Mais le problème du traitement du terrorisme ne relève pas uniquement de l’histoire. La menace est réelle, et il est important de se souvenir que les populations des démocraties veulent à la fois la liberté et la sécurité.

Dans les moments de peur extrême, le pendule des comportements balance souvent du coté sécuritaire. Abraham Lincoln avait suspendu l’ habeas corpus – principe qui autorise les détenus à se défendre devant un tribunal – pendant la guerre civile et Franklin Roosevelt a fait emprisonner les citoyens nippo-américains dès les premiers jours de la seconde guerre mondiale.

Lorsque l’on demande aux membres les plus raisonnables de l’administration Bush comment ils ont pu adopter les positions prises en 2002, ils mettent en avant les attaques à l’anthrax consécutives au 11 septembre, les rapports des services de renseignement sur l’éventualité d’attaques nucléaires, et la crainte généralisée d’une seconde attaque contre le peuple américain.
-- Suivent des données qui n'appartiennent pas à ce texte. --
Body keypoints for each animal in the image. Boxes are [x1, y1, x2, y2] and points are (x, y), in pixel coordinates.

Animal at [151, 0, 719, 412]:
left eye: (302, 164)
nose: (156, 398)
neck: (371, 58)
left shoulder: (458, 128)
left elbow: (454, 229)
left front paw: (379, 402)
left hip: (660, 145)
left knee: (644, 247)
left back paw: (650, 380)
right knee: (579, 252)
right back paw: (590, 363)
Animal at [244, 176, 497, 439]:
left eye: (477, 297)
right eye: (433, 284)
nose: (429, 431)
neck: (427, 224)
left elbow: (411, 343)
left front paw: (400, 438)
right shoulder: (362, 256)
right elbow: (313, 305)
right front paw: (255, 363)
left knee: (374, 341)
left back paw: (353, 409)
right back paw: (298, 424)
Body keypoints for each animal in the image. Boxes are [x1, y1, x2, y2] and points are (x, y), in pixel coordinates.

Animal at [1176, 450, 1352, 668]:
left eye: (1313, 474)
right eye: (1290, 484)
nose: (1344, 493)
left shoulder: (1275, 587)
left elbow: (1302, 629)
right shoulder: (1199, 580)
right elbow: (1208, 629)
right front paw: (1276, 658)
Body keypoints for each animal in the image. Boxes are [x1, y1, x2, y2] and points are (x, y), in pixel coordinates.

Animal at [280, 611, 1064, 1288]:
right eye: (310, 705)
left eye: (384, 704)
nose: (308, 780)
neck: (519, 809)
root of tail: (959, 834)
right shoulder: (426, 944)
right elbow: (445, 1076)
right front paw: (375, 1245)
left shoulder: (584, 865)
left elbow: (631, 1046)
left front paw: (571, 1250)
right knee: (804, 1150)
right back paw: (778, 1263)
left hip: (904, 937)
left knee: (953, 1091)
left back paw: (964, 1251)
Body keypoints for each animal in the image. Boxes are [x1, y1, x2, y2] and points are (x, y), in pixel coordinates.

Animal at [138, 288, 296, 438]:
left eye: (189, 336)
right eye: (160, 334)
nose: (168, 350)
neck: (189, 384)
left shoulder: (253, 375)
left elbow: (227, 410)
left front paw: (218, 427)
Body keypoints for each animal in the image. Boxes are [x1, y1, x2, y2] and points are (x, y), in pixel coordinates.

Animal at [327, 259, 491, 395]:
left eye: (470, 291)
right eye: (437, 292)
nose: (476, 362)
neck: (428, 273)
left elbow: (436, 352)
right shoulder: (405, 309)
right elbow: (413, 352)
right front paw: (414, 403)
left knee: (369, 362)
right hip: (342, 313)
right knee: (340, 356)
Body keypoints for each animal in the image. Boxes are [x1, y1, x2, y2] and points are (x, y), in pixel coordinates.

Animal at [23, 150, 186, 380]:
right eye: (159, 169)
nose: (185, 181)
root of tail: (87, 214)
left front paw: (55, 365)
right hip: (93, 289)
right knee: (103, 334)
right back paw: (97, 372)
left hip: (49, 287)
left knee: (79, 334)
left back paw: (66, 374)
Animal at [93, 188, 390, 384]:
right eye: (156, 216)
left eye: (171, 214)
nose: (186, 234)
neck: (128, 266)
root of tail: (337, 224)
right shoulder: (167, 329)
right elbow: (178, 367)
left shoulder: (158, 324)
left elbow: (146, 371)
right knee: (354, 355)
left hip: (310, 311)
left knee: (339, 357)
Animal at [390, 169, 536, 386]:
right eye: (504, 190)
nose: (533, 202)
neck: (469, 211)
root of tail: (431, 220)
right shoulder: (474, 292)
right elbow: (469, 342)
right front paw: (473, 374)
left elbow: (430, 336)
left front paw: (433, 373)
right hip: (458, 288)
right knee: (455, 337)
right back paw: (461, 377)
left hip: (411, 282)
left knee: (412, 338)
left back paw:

En de telles circonstances, la démocratie libérale et la sécurité sont sous tension.

Le terrorisme est une forme de théâtre. Il exprime ses effets non pas par la destruction pure mais par la dramatisation d’actes d’atrocités contre des civils. Le terrorisme est comme le Ju-jitsu. L’adversaire le plus faible gagne en retournant le pouvoir du plus fort contre ce dernier.

Les terroristes veulent créer un climat de peur et d’insécurité dans lequel nous nous ferions du tort en sous-estimant la qualité de notre propre démocratie libérale. Si nous voulons préserver et soutenir la démocratie libérale aux Etats-Unis et dans le monde, il est essentiel de prévenir de nouvelles attaques terroristes tout en comprenant les erreurs du passé et en évitant de les reproduire. C’est tout le débat mené par l’administration Obama aux Etats Unis aujourd’hui.